Nevertheless, the option with preferlocal no suits me quite well, but I think that this is not quite the behavior that I would like to see.
However, during the test period, I came across another unpleasant moment.
Situation: Two nodes are working, then one node’s disk dies and everything continues to work correctly, but if you try to create a disk in proxmox at this moment, it will create two resources, but linstor will return proxmox code 500 and proxmox will consider that the disk was not created, thereby again resources invisible to proxmox appear that need to be deleted manually.
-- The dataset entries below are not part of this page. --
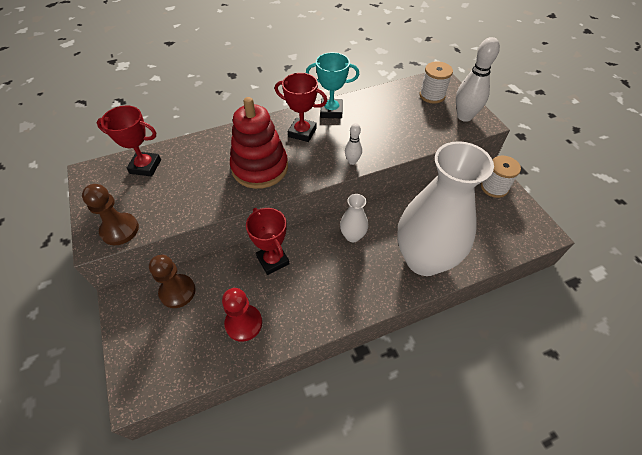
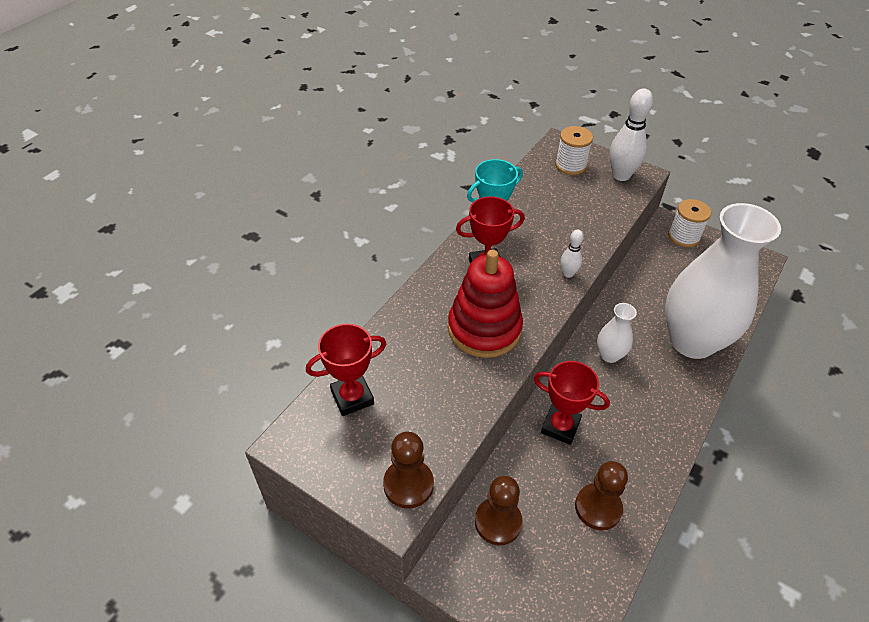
camera: 35 degrees left, 5 degrees down
red pawn [222,288,262,342] -> brown pawn [575,461,628,530]

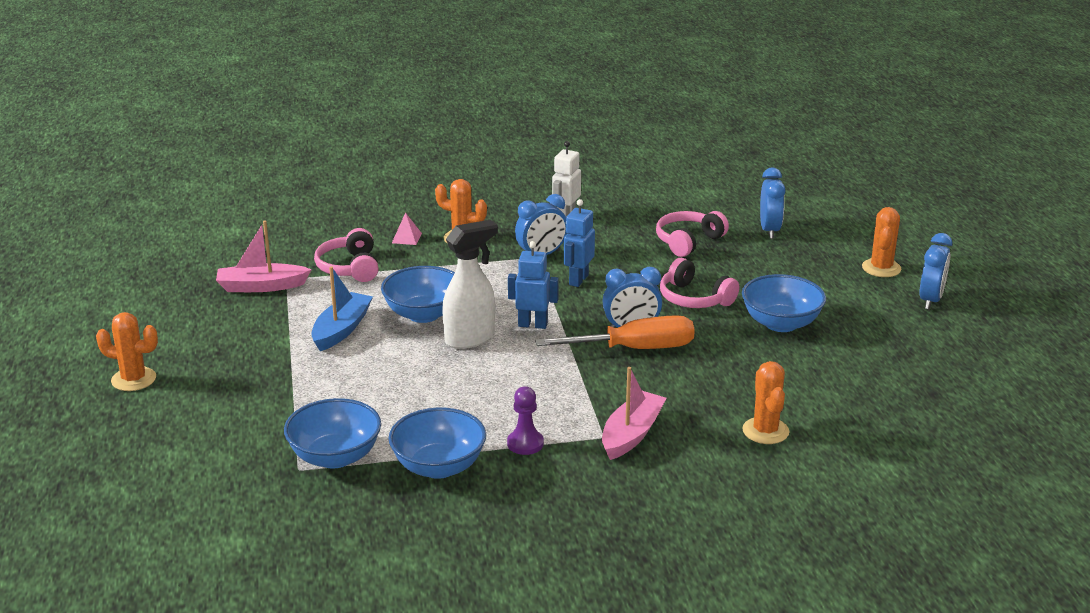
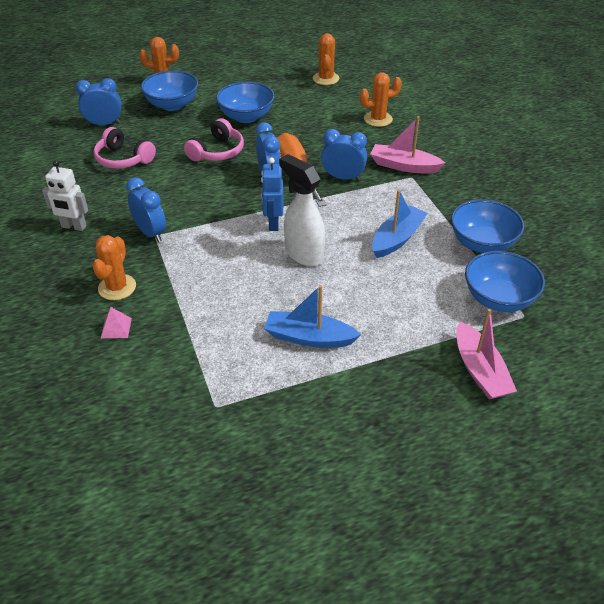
camera: 100 degrees left, 15 degrees up
orange cactus [96,312,158,391] -> orange cactus moved to [313,33,339,85]
pink boat [216,221,312,292] -> pink boat moved to [456,309,517,399]
pink headphones [314,228,379,282] -> none
blue bowl [381,266,455,323] -> blue bowl moved to [141,70,198,111]
purple pawn [507,386,544,455] -> none
blue robot [564,199,595,287] -> none
blue clock [919,233,952,309] -> blue clock moved to [321,129,367,181]
none -> blue boat [372,190,428,258]

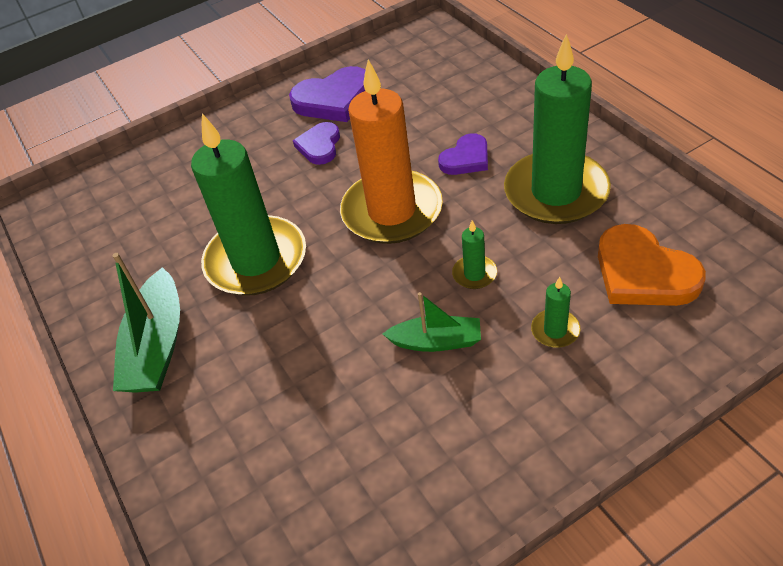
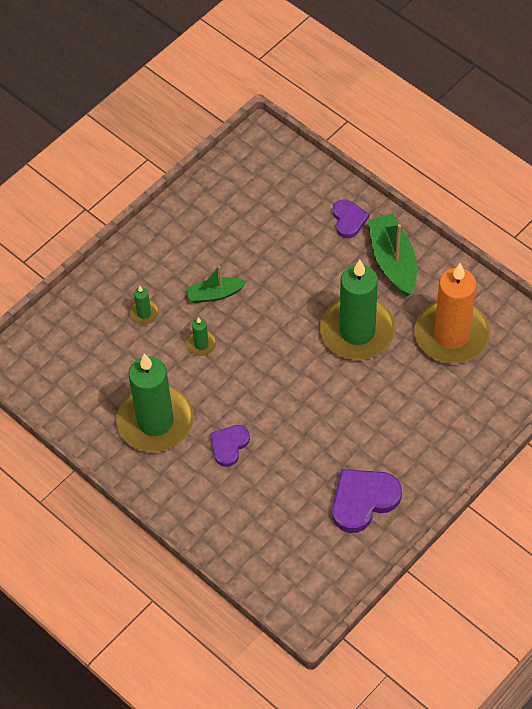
camera: 160 degrees right, 10 degrees up
purple heart [293,122,340,165] -> purple heart moved to [333,200,369,238]
orange candle [340,60,443,244] -> orange candle moved to [414,263,490,364]
orange heart [598,224,706,306] -> none

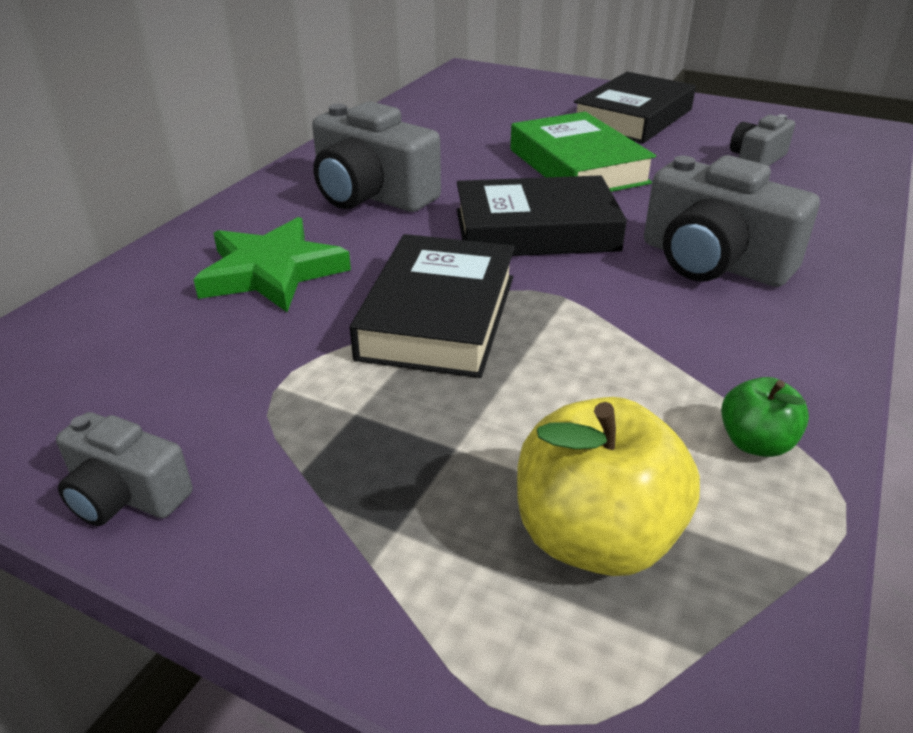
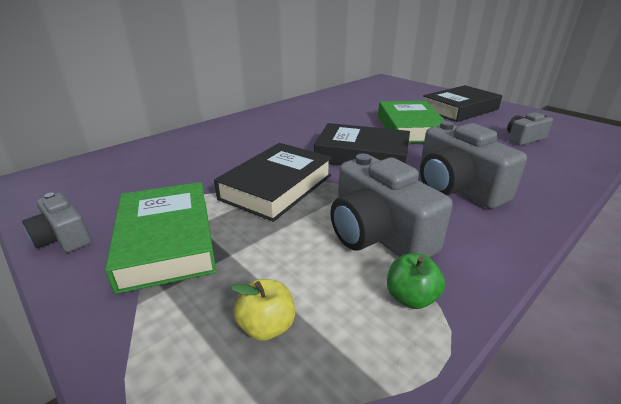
camera: 20 degrees right, 5 degrees down
green star [193,217,351,312] -> none
grey camera [312,101,441,212] -> grey camera moved to [330,153,453,258]
yellow apple [517,397,700,576] -> yellow apple [230,279,295,341], size x0.53
none -> green book [105,182,216,294]

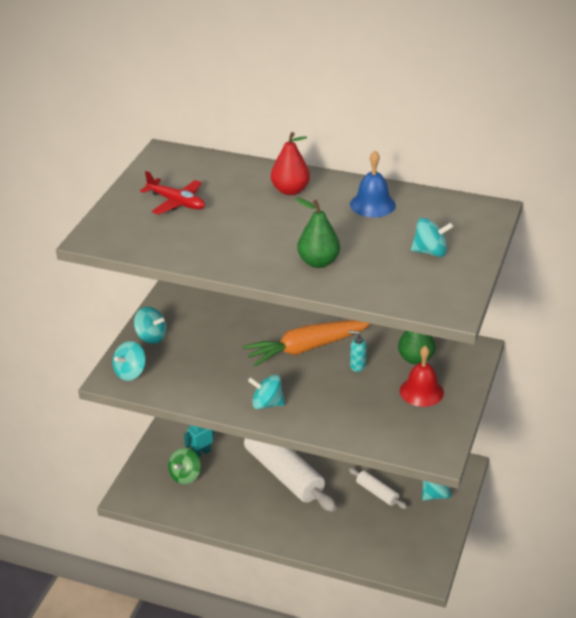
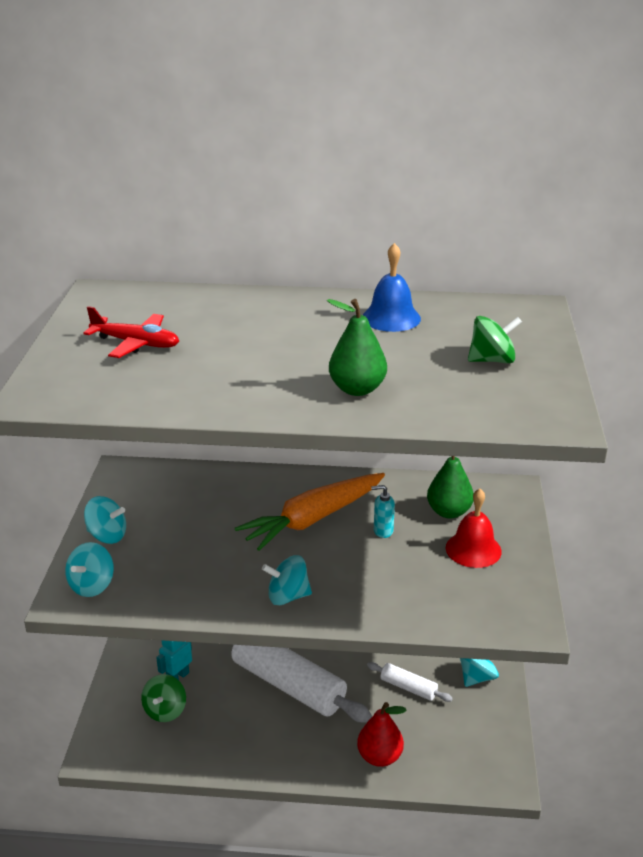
camera: 15 degrees left, 5 degrees down
red pear [271,132,310,195] -> red pear moved to [357,702,407,767]
turquoise spinning top [411,218,453,257] -> green spinning top [468,316,522,363]

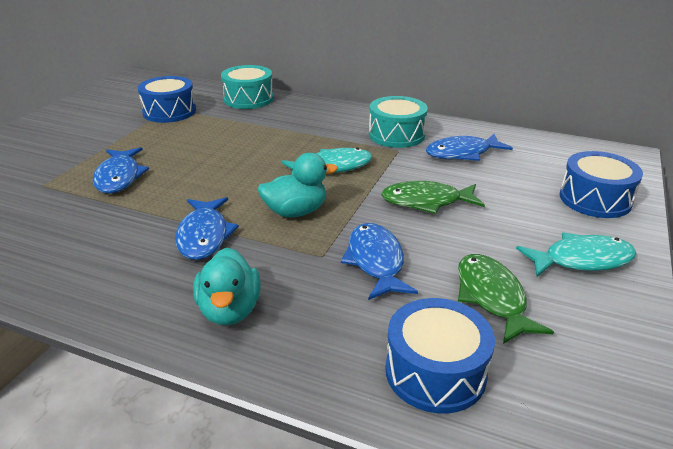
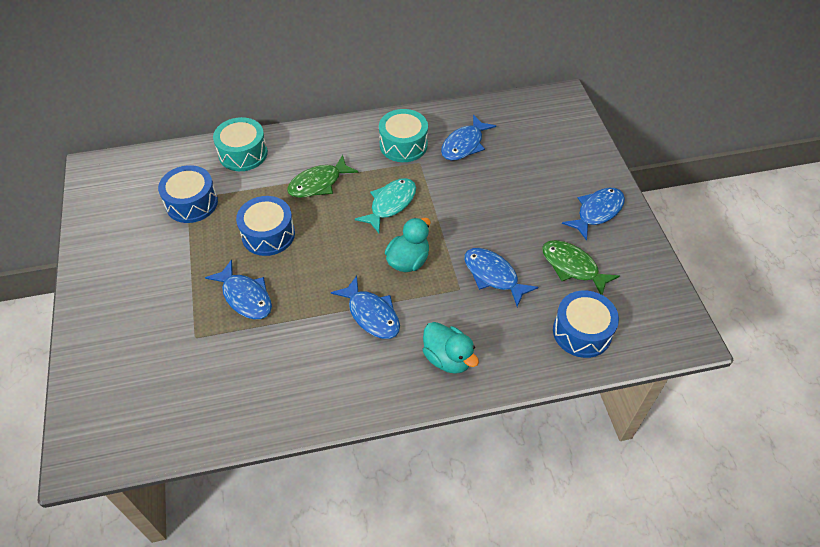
camera: 35 degrees left, 20 degrees up
green fish [381,181,485,214] -> green fish moved to [287,155,359,198]
turquoise fish [516,233,637,277] -> blue fish [562,188,625,241]
blue drum [560,151,643,218] -> blue drum moved to [236,196,295,256]

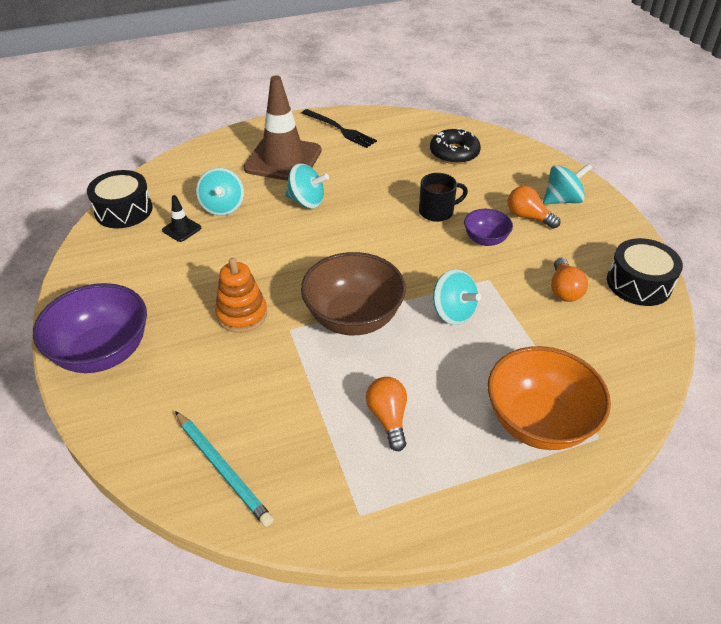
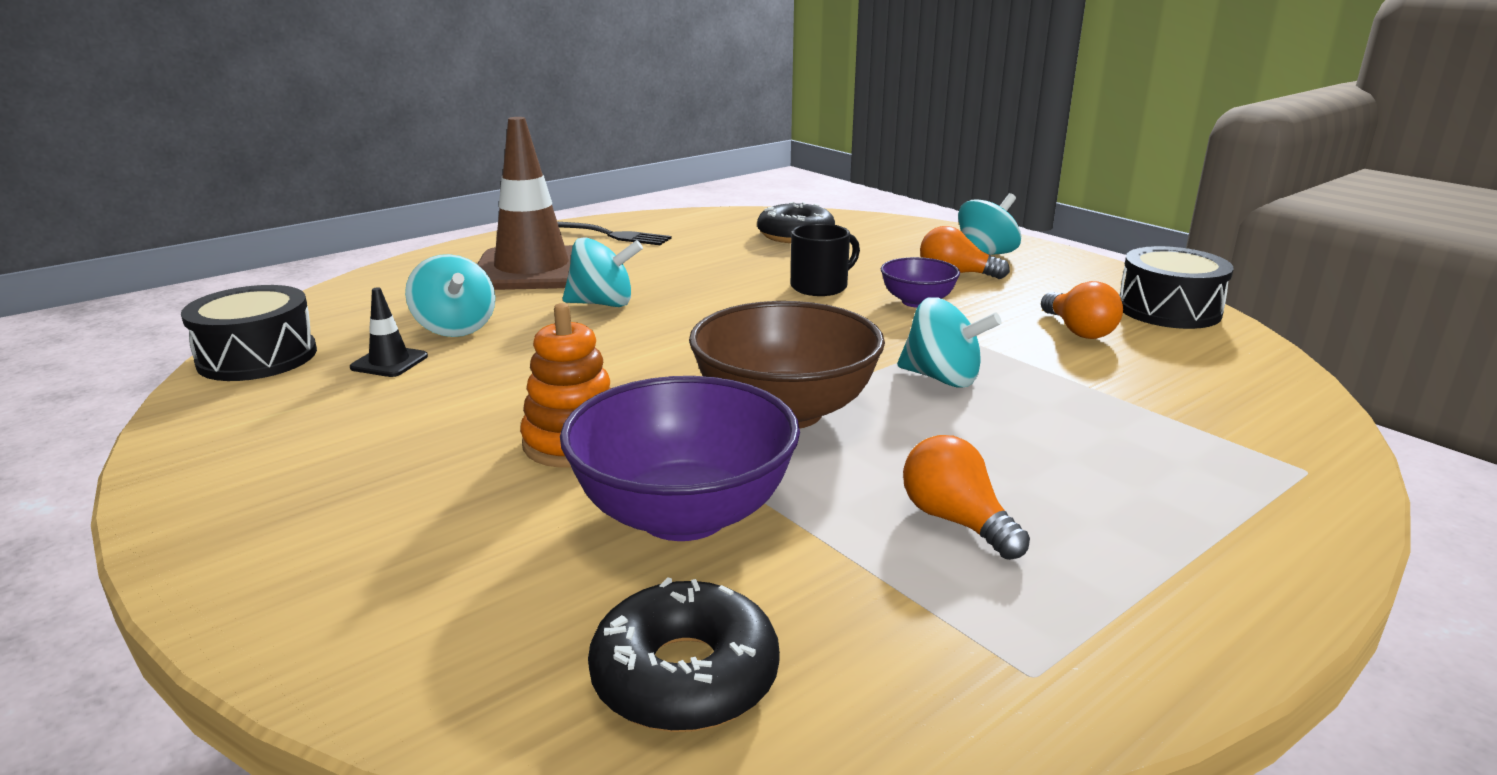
camera: 20 degrees left, 20 degrees down
purple bowl [33,283,147,373] -> purple bowl moved to [560,376,800,541]
turquoise pencil [175,411,274,527] -> black donut [588,577,780,732]
orange bowl [488,346,611,450] -> none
Although these resources are quite functional and if you restore the disk on the second node, everything will synchronize and work.
As a result, I even wrote a bash script that finds resources created in linstor that are not in proxmox and I plan to use it with the monitoring system.
#!/bin/bash
proxmox_disks=$(pvesh get /nodes/pve/storage/linstor-storage/content 2>/dev/null \
| grep linstor-storage \
| awk '{ print $7 }' \
| sed 's/^[^:]*://' \
| sed 's/_.*//' \
| sort -u)
linstor_disks=$(linstor r l 2>/dev/null \
| grep "DRBD,STORAGE" \
| awk '{ print $2 }' \
| grep -v '^$' \
| sed 's/_.*//' \
| sort -u)
comm -23 <(echo "$linstor_disks") <(echo "$proxmox_disks")
It seems that these two not very critical errors with the linstor plugin are the only things I could find during the testing period, if you need any other information, you can ask.